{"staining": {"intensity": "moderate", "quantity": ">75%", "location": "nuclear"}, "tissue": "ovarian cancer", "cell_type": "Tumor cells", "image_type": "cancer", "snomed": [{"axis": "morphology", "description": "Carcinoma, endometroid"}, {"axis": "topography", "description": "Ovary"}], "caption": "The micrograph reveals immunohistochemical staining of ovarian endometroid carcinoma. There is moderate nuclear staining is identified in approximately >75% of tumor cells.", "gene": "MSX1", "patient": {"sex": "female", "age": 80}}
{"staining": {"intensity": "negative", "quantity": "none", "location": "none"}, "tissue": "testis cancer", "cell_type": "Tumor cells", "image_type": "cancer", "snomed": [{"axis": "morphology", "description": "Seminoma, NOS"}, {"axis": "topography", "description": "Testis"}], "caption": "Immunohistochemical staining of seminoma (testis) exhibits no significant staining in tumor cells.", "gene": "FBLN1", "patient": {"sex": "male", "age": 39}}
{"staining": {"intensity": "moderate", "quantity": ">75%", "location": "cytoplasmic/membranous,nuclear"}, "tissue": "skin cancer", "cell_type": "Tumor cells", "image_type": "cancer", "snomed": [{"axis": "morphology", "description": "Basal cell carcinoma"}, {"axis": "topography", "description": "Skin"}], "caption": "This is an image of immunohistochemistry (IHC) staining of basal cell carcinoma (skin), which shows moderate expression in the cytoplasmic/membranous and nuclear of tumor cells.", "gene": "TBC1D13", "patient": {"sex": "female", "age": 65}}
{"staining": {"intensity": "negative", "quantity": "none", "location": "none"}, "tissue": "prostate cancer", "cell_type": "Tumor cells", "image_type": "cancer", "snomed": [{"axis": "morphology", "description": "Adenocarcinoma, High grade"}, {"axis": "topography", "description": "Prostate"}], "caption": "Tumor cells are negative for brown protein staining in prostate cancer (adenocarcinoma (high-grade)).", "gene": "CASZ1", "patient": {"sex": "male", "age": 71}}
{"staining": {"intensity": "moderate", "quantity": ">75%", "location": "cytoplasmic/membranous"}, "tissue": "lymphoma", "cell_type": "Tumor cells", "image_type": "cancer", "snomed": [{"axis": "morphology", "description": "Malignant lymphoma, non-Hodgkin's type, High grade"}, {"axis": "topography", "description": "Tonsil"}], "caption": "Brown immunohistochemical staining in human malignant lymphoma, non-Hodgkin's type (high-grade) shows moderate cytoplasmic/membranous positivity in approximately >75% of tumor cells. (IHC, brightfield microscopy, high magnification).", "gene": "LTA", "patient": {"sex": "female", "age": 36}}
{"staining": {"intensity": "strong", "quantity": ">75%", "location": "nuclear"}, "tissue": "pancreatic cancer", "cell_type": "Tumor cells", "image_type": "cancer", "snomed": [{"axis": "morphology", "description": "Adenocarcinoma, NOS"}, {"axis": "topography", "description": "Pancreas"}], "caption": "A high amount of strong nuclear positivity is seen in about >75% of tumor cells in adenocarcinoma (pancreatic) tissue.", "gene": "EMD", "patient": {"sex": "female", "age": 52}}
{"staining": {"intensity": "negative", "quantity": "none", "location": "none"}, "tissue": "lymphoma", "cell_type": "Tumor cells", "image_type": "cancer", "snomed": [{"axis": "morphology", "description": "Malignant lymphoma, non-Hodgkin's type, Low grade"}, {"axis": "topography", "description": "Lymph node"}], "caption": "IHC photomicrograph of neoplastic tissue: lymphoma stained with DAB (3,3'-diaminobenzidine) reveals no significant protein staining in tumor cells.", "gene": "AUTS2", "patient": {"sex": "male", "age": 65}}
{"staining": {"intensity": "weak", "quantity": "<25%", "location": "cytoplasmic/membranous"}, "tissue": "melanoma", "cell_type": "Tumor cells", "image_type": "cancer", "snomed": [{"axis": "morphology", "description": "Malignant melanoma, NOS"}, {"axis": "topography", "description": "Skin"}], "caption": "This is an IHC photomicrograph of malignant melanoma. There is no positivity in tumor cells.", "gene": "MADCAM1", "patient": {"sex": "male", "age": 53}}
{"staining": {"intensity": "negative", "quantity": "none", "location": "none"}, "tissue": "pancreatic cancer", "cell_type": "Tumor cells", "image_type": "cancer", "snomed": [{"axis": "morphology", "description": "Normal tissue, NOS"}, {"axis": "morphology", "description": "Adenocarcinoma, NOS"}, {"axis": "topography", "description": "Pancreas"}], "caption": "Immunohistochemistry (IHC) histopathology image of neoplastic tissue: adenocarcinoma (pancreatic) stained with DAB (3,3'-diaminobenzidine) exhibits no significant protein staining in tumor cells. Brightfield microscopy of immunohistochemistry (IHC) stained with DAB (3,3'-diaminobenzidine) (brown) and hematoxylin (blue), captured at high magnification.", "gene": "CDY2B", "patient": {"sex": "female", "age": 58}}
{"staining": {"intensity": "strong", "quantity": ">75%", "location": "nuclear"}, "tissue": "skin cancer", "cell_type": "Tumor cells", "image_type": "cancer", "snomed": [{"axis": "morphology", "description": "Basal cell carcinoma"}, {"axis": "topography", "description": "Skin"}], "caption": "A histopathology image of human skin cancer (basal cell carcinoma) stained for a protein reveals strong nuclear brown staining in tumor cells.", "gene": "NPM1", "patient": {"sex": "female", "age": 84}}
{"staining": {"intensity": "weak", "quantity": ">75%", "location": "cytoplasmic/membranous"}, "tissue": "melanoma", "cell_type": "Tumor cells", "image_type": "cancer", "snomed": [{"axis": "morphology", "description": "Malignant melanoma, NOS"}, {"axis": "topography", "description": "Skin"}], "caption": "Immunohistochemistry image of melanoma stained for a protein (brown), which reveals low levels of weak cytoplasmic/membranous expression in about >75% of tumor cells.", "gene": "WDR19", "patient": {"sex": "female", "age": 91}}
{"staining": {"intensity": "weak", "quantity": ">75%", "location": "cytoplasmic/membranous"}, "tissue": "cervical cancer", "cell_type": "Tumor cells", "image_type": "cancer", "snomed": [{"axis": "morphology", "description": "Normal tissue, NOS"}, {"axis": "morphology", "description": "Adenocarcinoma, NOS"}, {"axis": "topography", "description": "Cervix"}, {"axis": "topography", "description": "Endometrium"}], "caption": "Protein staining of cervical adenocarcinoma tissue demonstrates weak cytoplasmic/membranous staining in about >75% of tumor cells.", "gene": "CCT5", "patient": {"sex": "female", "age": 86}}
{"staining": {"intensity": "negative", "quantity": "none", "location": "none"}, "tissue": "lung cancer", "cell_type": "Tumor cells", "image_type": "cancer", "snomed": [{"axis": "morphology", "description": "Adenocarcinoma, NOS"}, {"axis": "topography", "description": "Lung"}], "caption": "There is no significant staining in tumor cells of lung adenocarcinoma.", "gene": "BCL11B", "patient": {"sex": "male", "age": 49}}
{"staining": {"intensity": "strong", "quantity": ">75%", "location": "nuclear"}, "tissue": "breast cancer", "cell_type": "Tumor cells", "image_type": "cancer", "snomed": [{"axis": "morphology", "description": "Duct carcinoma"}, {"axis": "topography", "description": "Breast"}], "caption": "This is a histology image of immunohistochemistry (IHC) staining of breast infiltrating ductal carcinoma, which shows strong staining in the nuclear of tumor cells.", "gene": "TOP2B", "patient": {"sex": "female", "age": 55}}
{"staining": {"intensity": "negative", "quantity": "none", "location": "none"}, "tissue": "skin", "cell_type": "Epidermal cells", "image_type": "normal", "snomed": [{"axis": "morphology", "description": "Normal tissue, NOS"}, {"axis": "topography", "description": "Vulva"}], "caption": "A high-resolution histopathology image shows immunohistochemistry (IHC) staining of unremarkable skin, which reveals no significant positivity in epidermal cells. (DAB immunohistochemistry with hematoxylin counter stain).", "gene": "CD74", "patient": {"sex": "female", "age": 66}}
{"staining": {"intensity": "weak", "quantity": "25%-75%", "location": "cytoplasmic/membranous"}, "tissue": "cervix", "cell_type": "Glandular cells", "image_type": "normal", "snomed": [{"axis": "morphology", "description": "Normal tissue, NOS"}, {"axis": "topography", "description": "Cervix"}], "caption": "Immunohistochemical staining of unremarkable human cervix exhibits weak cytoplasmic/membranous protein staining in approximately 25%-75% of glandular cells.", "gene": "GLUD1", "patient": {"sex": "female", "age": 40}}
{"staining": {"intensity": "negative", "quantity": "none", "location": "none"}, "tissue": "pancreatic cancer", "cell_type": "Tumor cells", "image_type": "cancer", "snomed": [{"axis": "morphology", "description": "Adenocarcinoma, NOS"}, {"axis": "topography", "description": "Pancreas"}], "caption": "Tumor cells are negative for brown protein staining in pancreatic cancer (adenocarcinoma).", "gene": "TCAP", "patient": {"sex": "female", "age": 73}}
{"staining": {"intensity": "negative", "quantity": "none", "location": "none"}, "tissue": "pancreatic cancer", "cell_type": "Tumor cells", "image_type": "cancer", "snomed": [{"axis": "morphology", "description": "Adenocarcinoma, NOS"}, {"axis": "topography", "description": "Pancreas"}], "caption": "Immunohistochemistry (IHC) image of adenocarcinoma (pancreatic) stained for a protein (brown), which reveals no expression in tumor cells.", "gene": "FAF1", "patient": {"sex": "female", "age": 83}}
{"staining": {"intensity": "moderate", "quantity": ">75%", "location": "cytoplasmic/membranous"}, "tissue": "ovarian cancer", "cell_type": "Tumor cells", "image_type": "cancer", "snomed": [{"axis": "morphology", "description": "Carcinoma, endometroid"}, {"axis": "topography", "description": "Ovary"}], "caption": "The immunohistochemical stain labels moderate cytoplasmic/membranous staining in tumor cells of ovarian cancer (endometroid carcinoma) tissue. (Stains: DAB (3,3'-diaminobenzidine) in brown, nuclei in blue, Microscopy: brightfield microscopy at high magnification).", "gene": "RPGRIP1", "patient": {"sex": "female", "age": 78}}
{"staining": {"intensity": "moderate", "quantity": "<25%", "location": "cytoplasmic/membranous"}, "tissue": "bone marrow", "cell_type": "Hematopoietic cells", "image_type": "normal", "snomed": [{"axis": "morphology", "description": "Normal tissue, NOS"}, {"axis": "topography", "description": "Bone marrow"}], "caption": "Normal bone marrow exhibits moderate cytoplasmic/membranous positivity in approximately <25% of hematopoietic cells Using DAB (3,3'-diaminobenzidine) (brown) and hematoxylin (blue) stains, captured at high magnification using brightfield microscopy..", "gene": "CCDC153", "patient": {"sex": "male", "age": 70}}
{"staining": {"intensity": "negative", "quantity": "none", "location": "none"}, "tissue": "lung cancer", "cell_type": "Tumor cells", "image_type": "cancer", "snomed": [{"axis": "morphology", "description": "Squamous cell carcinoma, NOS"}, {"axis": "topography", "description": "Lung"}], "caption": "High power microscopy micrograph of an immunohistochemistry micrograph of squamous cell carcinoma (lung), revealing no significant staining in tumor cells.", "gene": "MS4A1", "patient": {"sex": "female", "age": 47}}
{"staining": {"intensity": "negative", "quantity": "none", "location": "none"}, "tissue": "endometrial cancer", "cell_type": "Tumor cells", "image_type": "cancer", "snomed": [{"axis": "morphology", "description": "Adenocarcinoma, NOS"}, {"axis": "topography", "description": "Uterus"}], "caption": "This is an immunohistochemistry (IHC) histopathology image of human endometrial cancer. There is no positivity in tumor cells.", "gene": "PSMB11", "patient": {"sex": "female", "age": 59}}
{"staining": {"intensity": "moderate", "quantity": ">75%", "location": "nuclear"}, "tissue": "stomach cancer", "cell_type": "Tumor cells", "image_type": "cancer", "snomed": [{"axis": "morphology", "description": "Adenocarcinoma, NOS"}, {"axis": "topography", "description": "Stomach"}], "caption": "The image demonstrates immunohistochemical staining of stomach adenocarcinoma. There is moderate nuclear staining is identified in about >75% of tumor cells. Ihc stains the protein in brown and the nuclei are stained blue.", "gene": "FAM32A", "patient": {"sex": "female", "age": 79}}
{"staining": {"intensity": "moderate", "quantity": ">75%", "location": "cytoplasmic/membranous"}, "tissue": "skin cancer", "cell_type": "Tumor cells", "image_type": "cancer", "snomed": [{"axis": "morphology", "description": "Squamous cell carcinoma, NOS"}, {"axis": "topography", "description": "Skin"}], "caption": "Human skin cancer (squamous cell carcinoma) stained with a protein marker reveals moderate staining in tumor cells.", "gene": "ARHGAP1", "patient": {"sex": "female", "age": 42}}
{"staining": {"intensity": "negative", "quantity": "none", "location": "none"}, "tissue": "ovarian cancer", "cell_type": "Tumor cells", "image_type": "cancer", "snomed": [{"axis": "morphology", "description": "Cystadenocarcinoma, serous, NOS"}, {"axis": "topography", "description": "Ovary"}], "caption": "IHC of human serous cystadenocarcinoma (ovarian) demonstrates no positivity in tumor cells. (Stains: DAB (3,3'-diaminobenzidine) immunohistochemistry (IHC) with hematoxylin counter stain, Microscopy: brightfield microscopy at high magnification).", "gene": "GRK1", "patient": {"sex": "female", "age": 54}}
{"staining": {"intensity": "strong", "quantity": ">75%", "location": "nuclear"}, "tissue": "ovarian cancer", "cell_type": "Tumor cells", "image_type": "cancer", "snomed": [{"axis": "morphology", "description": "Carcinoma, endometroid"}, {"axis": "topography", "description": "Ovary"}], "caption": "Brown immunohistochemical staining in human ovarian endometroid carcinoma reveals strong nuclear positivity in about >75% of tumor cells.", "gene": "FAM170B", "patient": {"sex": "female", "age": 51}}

==*==

TASK GOAL
Looking through the records, copy out every line in which the word "squamous" is found.

RESULT OF THIS TASK
{"staining": {"intensity": "negative", "quantity": "none", "location": "none"}, "tissue": "lung cancer", "cell_type": "Tumor cells", "image_type": "cancer", "snomed": [{"axis": "morphology", "description": "Squamous cell carcinoma, NOS"}, {"axis": "topography", "description": "Lung"}], "caption": "High power microscopy micrograph of an immunohistochemistry micrograph of squamous cell carcinoma (lung), revealing no significant staining in tumor cells.", "gene": "MS4A1", "patient": {"sex": "female", "age": 47}}
{"staining": {"intensity": "moderate", "quantity": ">75%", "location": "cytoplasmic/membranous"}, "tissue": "skin cancer", "cell_type": "Tumor cells", "image_type": "cancer", "snomed": [{"axis": "morphology", "description": "Squamous cell carcinoma, NOS"}, {"axis": "topography", "description": "Skin"}], "caption": "Human skin cancer (squamous cell carcinoma) stained with a protein marker reveals moderate staining in tumor cells.", "gene": "ARHGAP1", "patient": {"sex": "female", "age": 42}}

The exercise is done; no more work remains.